→ **Task goal**
Switch "Leipzig" to "Halle" throughout the text of the entries below, leaving everything else the same, and omit the pictures from your answer.

→ **Records supplied**
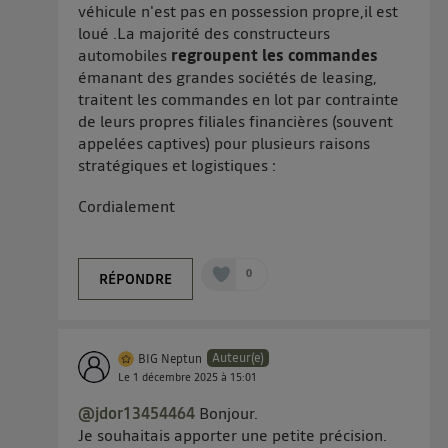
véhicule n'est pas en possession propre,il est
loué .La majorité des constructeurs
automobiles
regroupent les commandes
émanant des grandes sociétés de leasing,
traitent les commandes en lot par contrainte
de leurs propres filiales financières (souvent
appelées captives) pour plusieurs raisons
stratégiques et logistiques :
Cordialement
0
RÉPONDRE
Auteur(e)
BIG Neptun
Le
1 décembre 2025
à
15:01
@jdor13454464
Bonjour.
Je souhaitais apporter une petite précision.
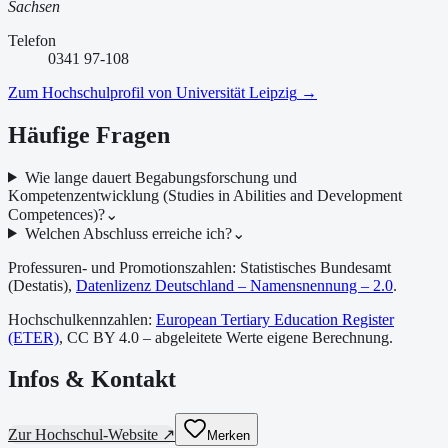
Sachsen
Telefon
0341 97-108
Zum Hochschulprofil von
Universität Leipzig
→
Häufige Fragen
Wie lange dauert Begabungsforschung und
Kompetenzentwicklung (Studies in Abilities and Development
Competences)?
⌄
Welchen Abschluss erreiche ich?
⌄
Professuren- und Promotionszahlen: Statistisches Bundesamt
(Destatis),
Datenlizenz Deutschland – Namensnennung – 2.0
.
Hochschulkennzahlen:
European Tertiary Education Register
(ETER)
, CC BY 4.0 – abgeleitete Werte eigene Berechnung.
Infos & Kontakt
Zur Hochschul-Website ↗
Merken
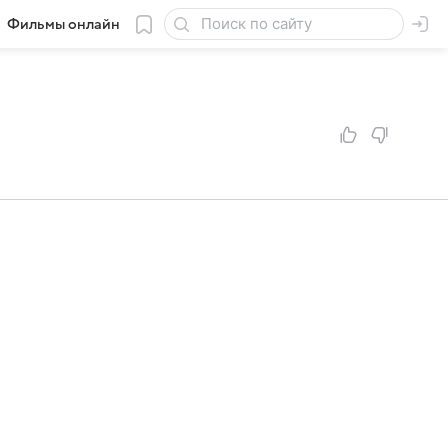
Фильмы онлайн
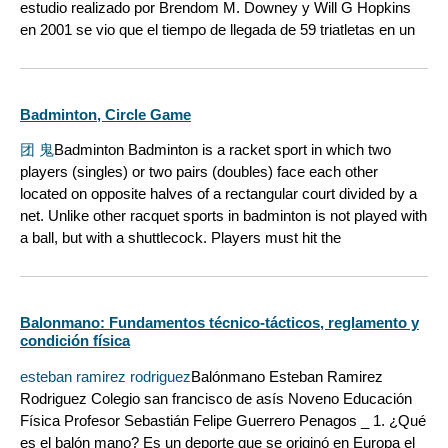
estudio realizado por Brendom M. Downey y Will G Hopkins
en 2001 se vio que el tiempo de llegada de 59 triatletas en un
Badminton, Circle Game
团 鬼
Badminton Badminton is a racket sport in which two
players (singles) or two pairs (doubles) face each other
located on opposite halves of a rectangular court divided by a
net. Unlike other racquet sports in badminton is not played with
a ball, but with a shuttlecock. Players must hit the
Balonmano: Fundamentos técnico-tácticos, reglamento y
condición física
esteban ramirez rodriguez
Balónmano Esteban Ramirez
Rodriguez Colegio san francisco de asís Noveno Educación
Física Profesor Sebastián Felipe Guerrero Penagos _ 1. ¿Qué
es el balón mano? Es un deporte que se originó en Europa el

→ **Reply to the task**
véhicule n'est pas en possession propre,il est
loué .La majorité des constructeurs
automobiles
regroupent les commandes
émanant des grandes sociétés de leasing,
traitent les commandes en lot par contrainte
de leurs propres filiales financières (souvent
appelées captives) pour plusieurs raisons
stratégiques et logistiques :
Cordialement
0
RÉPONDRE
Auteur(e)
BIG Neptun
Le
1 décembre 2025
à
15:01
@jdor13454464
Bonjour.
Je souhaitais apporter une petite précision.
Sachsen
Telefon
0341 97-108
Zum Hochschulprofil von
Universität Halle
→
Häufige Fragen
Wie lange dauert Begabungsforschung und
Kompetenzentwicklung (Studies in Abilities and Development
Competences)?
⌄
Welchen Abschluss erreiche ich?
⌄
Professuren- und Promotionszahlen: Statistisches Bundesamt
(Destatis),
Datenlizenz Deutschland – Namensnennung – 2.0
.
Hochschulkennzahlen:
European Tertiary Education Register
(ETER)
, CC BY 4.0 – abgeleitete Werte eigene Berechnung.
Infos & Kontakt
Zur Hochschul-Website ↗
Merken
Фильмы онлайн
estudio realizado por Brendom M. Downey y Will G Hopkins
en 2001 se vio que el tiempo de llegada de 59 triatletas en un
Badminton, Circle Game
团 鬼
Badminton Badminton is a racket sport in which two
players (singles) or two pairs (doubles) face each other
located on opposite halves of a rectangular court divided by a
net. Unlike other racquet sports in badminton is not played with
a ball, but with a shuttlecock. Players must hit the
Balonmano: Fundamentos técnico-tácticos, reglamento y
condición física
esteban ramirez rodriguez
Balónmano Esteban Ramirez
Rodriguez Colegio san francisco de asís Noveno Educación
Física Profesor Sebastián Felipe Guerrero Penagos _ 1. ¿Qué
es el balón mano? Es un deporte que se originó en Europa el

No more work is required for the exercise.